The Symbolic-Interaction Paradigm The structural-functional and social-conflict paradigms focus on a macro-level orientation, meaning focus on broad social structures that shape society as a whole. An alternative approach is to take a micro-level orientation, meaning a focus on social interaction in specific situations. The symbolic-interaction paradigm is a framework for building theory that sees society as the product of the everyday interactions of individuals. People are seen as interacting in terms of shared symbols and meanings. This paradigm was greatly influenced by the work of Max Weber, a German sociologist of the late nineteenth and early twentieth centuries. In the United States, during the twentieth century, the work of George Herbert Mead, Erving Goffman (dramaturgical analysis), and George Homans and Peter Blau (social-exchange analysis) was instrumental in the development of this paradigm.
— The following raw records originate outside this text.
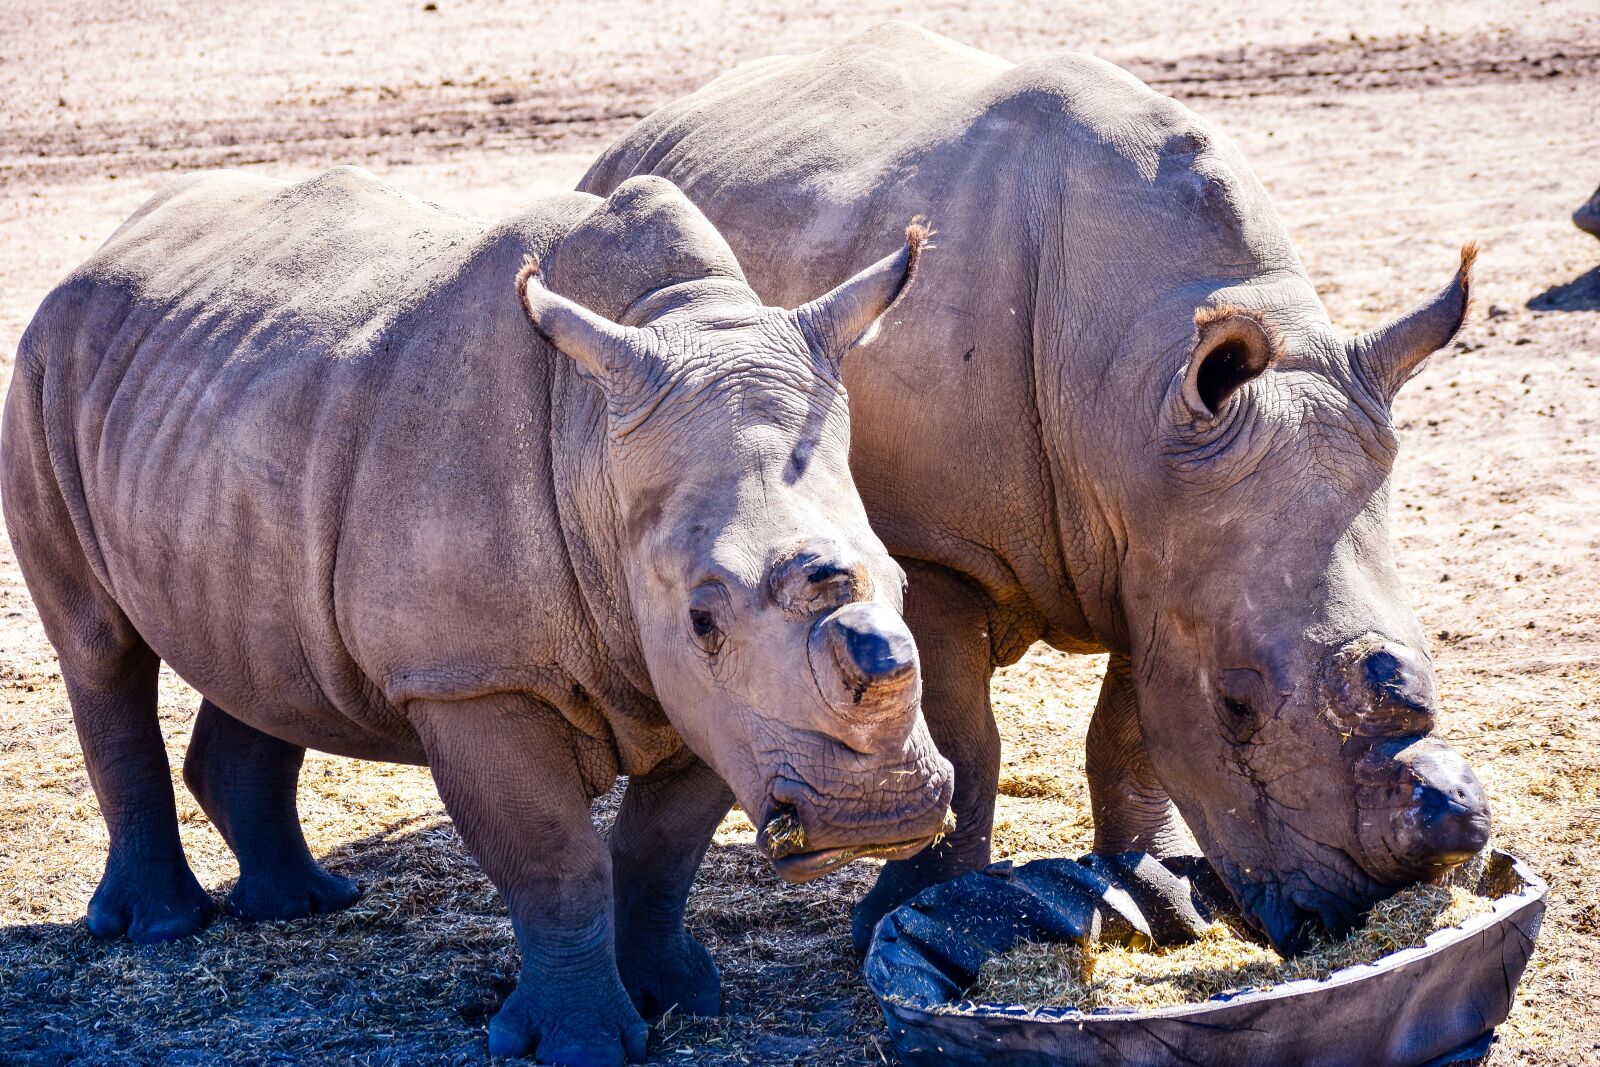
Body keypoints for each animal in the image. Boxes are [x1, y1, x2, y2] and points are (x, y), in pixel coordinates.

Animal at [1, 168, 955, 1065]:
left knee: (258, 651)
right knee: (99, 649)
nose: (882, 812)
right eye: (703, 619)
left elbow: (661, 848)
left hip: (221, 404)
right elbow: (553, 857)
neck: (597, 443)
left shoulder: (722, 705)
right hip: (44, 366)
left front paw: (677, 999)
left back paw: (303, 905)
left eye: (903, 583)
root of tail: (101, 252)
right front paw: (580, 1045)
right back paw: (162, 926)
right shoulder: (473, 678)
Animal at [583, 22, 1492, 956]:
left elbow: (1129, 731)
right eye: (1238, 705)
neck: (1136, 403)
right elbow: (962, 732)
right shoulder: (932, 545)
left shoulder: (1162, 545)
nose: (1354, 913)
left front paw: (1160, 895)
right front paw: (917, 905)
In critically analyzing this view it must be stressed that the focus is on how individuals personally experience society. This approach does not allow us to generalize findings to establish broad general patterns.

Each of the three paradigms provides a unique perspective for helping to develop our understanding of society.

Sports: Three Theoretical Paradigms in Action
The Functions of Sports
The structural-functional paradigm reveals many functional consequences that sports provide for society. For example, sports provide recreation and jobs. They encourage competition and the pursuit of success.

Sports and Conflict The social-conflict paradigm provides an analysis of sports focusing on the social inequalities within sports at all levels of competition. Gender, racial, and social class inequalities are addressed and illustrated.

Sports as Interaction The symbolic-interaction paradigm views sports as an ongoing process and not merely as some "system." The individual perceptions of specific participants concerning the reality as each experiences it becomes the focus.

The sociological perspective is enriched by the controversy and debate brought about through the application in research of these different paradigms.